Rojas habla del alcance de la influencia soviética en su mayor esplendor dentro de la relación metrópoli-colonia que en un momento logró establecer en la Isla, las limitaciones impuestas por el gobierno de La Habana cuando esta posible influencia tuvo la posibilidad de tornarse peligrosa, debido a las transformaciones que estaban ocurriendo en la ahora desaparecida Unión Soviética y, por último —y creo que este punto resulta el de mayor interés para el autor—, la posible permanencia o huella de esta influencia en la cultura cubana en general y, en particular, en las nuevas generaciones de intelectuales cubanos, ya sea en la Isla o en el exterior.

Como apunta Rojas, en las nuevas generaciones de escritores cubanos, y por una lógica que no admite otra posibilidad, hasta el momento el alcance se ha traducido en una referencia hacia lo ruso y lo eslavo en general que supera el momento histórico soviético para volver a los fundamentos de esta cultura.
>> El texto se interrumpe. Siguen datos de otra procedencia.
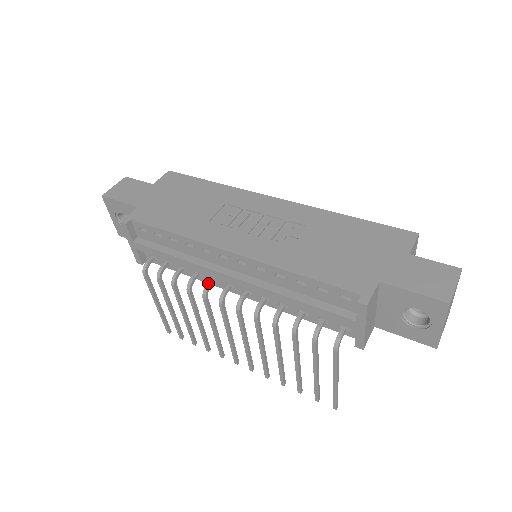
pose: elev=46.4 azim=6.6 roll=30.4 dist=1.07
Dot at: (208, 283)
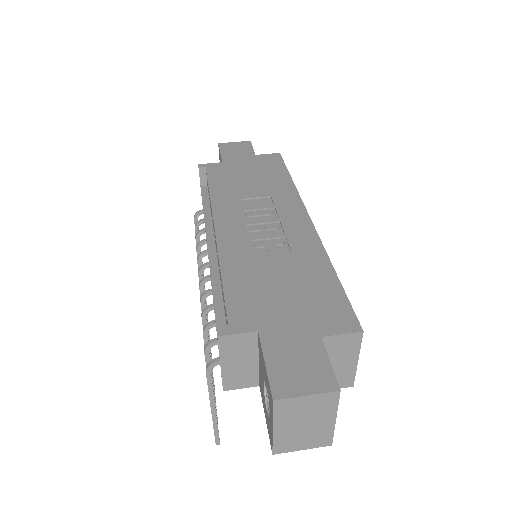
Dot at: occluded
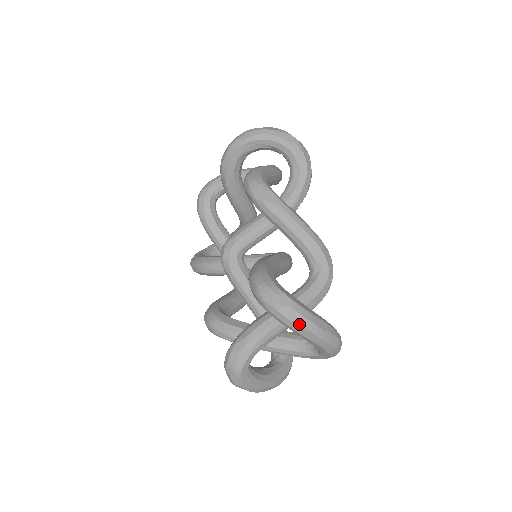
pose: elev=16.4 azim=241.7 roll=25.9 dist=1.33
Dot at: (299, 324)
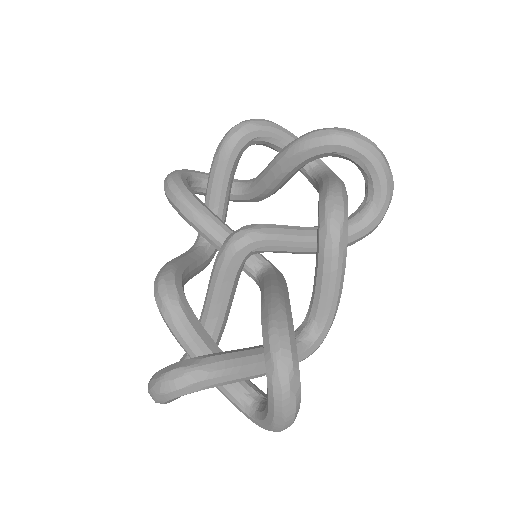
Dot at: (285, 413)
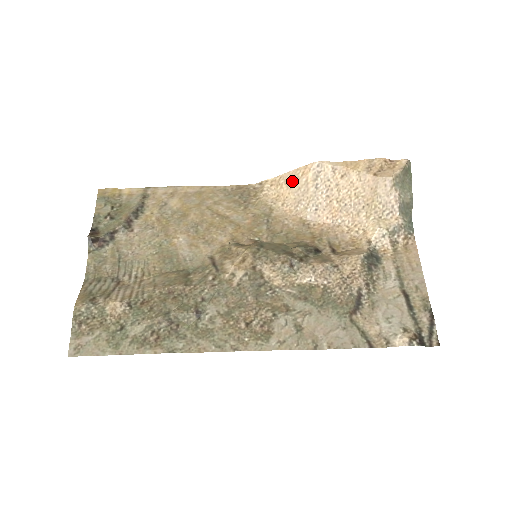
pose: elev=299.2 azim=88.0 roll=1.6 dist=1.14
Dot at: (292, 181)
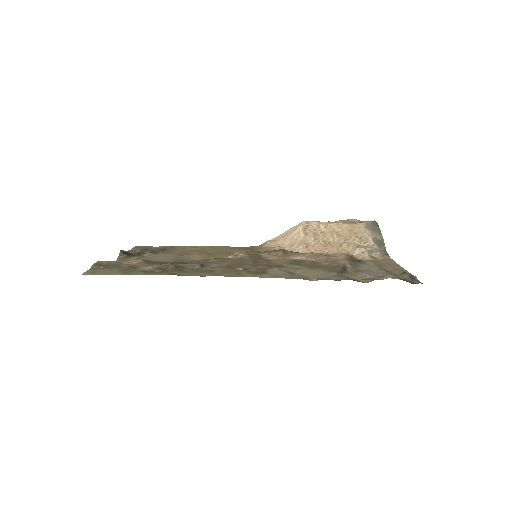
Dot at: (287, 235)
En este sentido, si algo tienen que agradecerle estos autores a la revolución cubana y a la penetración soviética en la Isla es una formación que le brindó el acceso al idioma y a la vida en un país que de otra forma no hubieran conocido.

Asesores ficticios

Pero, por otra parte, hay un elemento que señala Rojas que voy a comentar, aunque sea desde una limitada experiencia personal y anecdótica. De acuerdo con Souvenirs de un Caribe soviético, durante el período comprendido, aproximadamente, entre 1971 y 1992, "en casi todos los ministerios cubanos se creó la oficina del asesor soviético".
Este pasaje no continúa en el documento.